Nouveau siège de la police des frontière – Niger / Ph : IOM/Daniel Kisito Kouawo

Comme on le constate, le partenaire a respecté et le budget et le calendrier. Ce qui est à son honneur. Le bâtiment est parfaitement fonctionnel. Les nigériens peuvent  donc applaudir de deux mains cette fructueuse coopération. Il est donc possible dans ce pays de construire un bâtiment administratif sans que l’argent ne suive une autre destination, sans que les années passent et que rien ne sort des sables de ce pays sahélien. 

C’est pourquoi, l’on peut s’interroger cet autre immeuble de cinq (5) niveaux en construction devant abriter les sièges des sociétés minières. Le 26 mai 2014, Luc Oursel, président d’Areva, et Omar Hamidou Tchiana, Ministre d’État chargé des Mines et du développement industriel du Niger, signaient un accord stratégique par lequel Areva s’engageait à construire un immeuble à Niamey pour 6,5 milliards de francs cfa (10 millions d’euros) qui sera propriété de l’État nigérien et destiné à héberger les sièges des sociétés minières.

En janvier 2016, le président Issoufou en compagnie du président de l’Assemblée nationale, du Premier ministre, Brigi Rafini, des députés nationaux, des membres du Gouvernement, et un parterre d’invités, procédait en grande pompe à la pose de la première pierre des travaux de construction cet immeuble conçu par l’architecte Sani Sabo et confié à l’entreprise SATOM sous la supervision technique du Cabinet Groupement d’ingénierie (GNI). Ce jour là, le président Issoufou de saluer l’accord signé avec Areva qui prévoit une contribution à la réhabilitation de la route Tahoua Arlit, mais aussi  contribution à la mise en valeur du projet Irhazer et la « nigérisation » des directions générales des sociétés minières.

Pose de la première pierre de l’immeuble « Uranium SA » en janvier 2016, par le président Issoufou

Voilà pour l’histoire. Six ans plus tard le bâtiment qui devrait être livré en août 2018, ne l’est toujours pas. A comparer avec celui de la DST, l’on doit s’interroger où sont passés les fonds ? Les explications officielles sont les suivantes :

Le 19 Novembre 2018, coup de théâtre.
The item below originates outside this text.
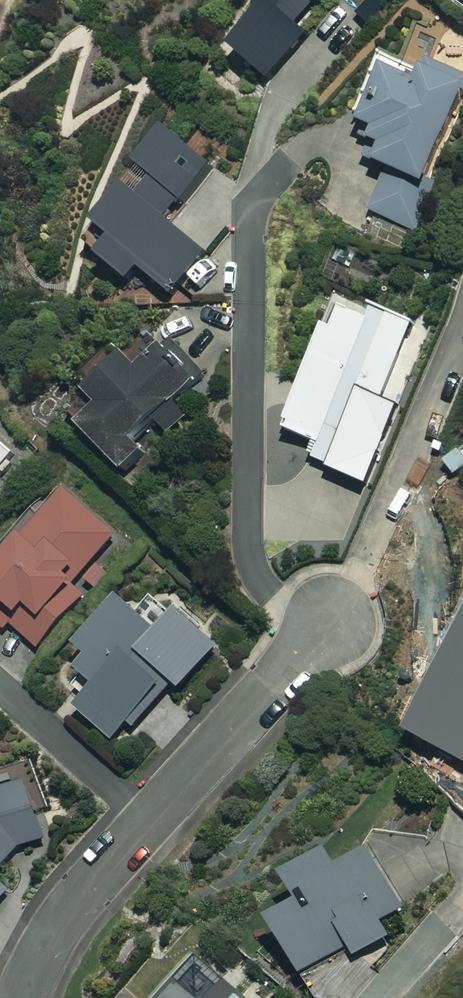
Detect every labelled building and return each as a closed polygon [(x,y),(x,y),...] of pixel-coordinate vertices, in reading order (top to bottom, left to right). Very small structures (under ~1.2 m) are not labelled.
[(233,51),(269,80),(307,32),(301,27),(322,0),(274,0),(233,51)] [(367,122),(357,143),(368,147),(364,156),(389,167),(370,212),(417,232),(436,188),(427,184),(462,100),(462,77),(426,61),(419,79),(383,63),(359,118),(367,122)] [(175,297),(209,255),(171,224),(215,171),(173,136),(144,172),(160,185),(145,203),(132,193),(100,230),(110,238),(104,245),(112,251),(103,263),(132,287),(144,272),(175,297)] [(373,313),(335,297),(321,331),(325,333),(286,429),(317,442),(310,459),(365,482),(398,404),(394,403),(425,328),(375,307),(373,313)] [(164,348),(153,336),(130,357),(122,349),(84,383),(90,390),(69,409),(124,469),(151,444),(142,435),(158,421),(169,433),(187,417),(177,405),(207,378),(173,340),(164,348)] [(19,457),(0,439),(0,477),(19,457)] [(69,486),(41,515),(38,512),(0,550),(0,623),(6,629),(12,623),(39,650),(88,600),(76,588),(85,578),(97,590),(112,575),(97,561),(120,537),(69,486)] [(159,629),(125,597),(81,643),(92,654),(81,666),(99,684),(79,705),(114,739),(173,679),(181,687),(221,646),(181,607),(159,629)] [(38,757),(0,771),(0,875),(28,846),(50,839),(43,814),(53,810),(38,757)] [(344,864),(336,848),(292,871),(307,898),(275,915),(305,973),(354,947),(359,956),(393,937),(384,920),(408,908),(375,847),(344,864)] [(13,893),(0,881),(0,906),(13,893)] [(203,960),(168,997),(245,997),(203,960)]
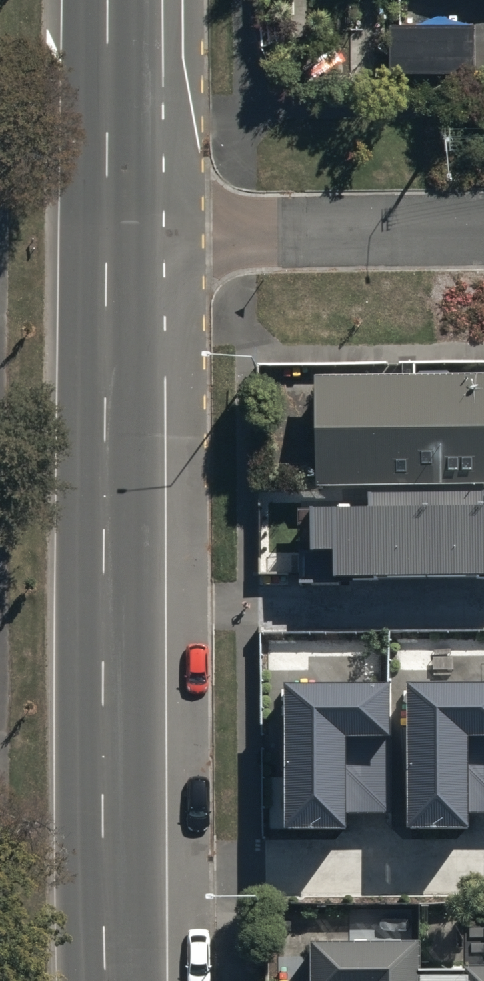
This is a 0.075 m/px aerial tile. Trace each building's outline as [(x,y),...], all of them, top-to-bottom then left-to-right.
[(476,22),(391,20),(390,72),(475,73),(476,22)] [(315,379),(314,493),(483,491),(483,380),(315,379)] [(300,513),(301,590),(331,591),(331,585),(483,586),(483,496),(369,497),(369,512),(300,513)] [(388,809),(389,674),(282,673),(281,823),(344,823),(344,809),(388,809)] [(404,676),(403,825),(466,825),(466,811),(483,811),(483,676),(404,676)] [(425,973),(425,946),(368,946),(368,941),(354,941),(354,947),(310,947),(310,980),(483,980),(483,972),(425,973)]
Dans un tweet, le ministre Omar Hamidou Tchiana, alors opposant, demande  au Premier Ministre, Brigi Rafini, de « dire au peuple nigérien où sont passés les 100 millions d’AREVA pour la réhabilitation de la route Tahoua-Arlit dans le cadre de l’Accord de partenariat stratégique signé en 2014 ». Après cette dénonciation venant de celui qui a lui-même signé le partenariat, beaucoup d’eau a coulé sous le pont. Ni la  réhabilitation de la route Tahoua-Arlit, ni la mise en valeur du projet Irhazer encore moins l’immeuble n’ont été réceptionnés. 

Une vue de l’immeuble qui tarde à être réceptionné

Luc Oursel est mort d’un cancer. Le président Issoufou est à la fin de son dernier mandat à la tête d’un pays qui meurt aussi des métastases du cancer de la corruption. Les français ne sont pas à blâmer, ils payent une fois, ils payent deux fois en recapitalisant Areva qui devient Orano. Les victimes sont les contribuables nigériens et français. Il est pratiquement impossible que les représentants de l’Ambassade de France ne le sachent pas. Faut-il leur montrer la route qui mène de l’Ambassade à « l’immeuble Uranium SA » pour les convaincre d’ouvrir une enquête en France ? S’agit-il de détournements de fonds entre personnes consentantes ? Les questions sont là.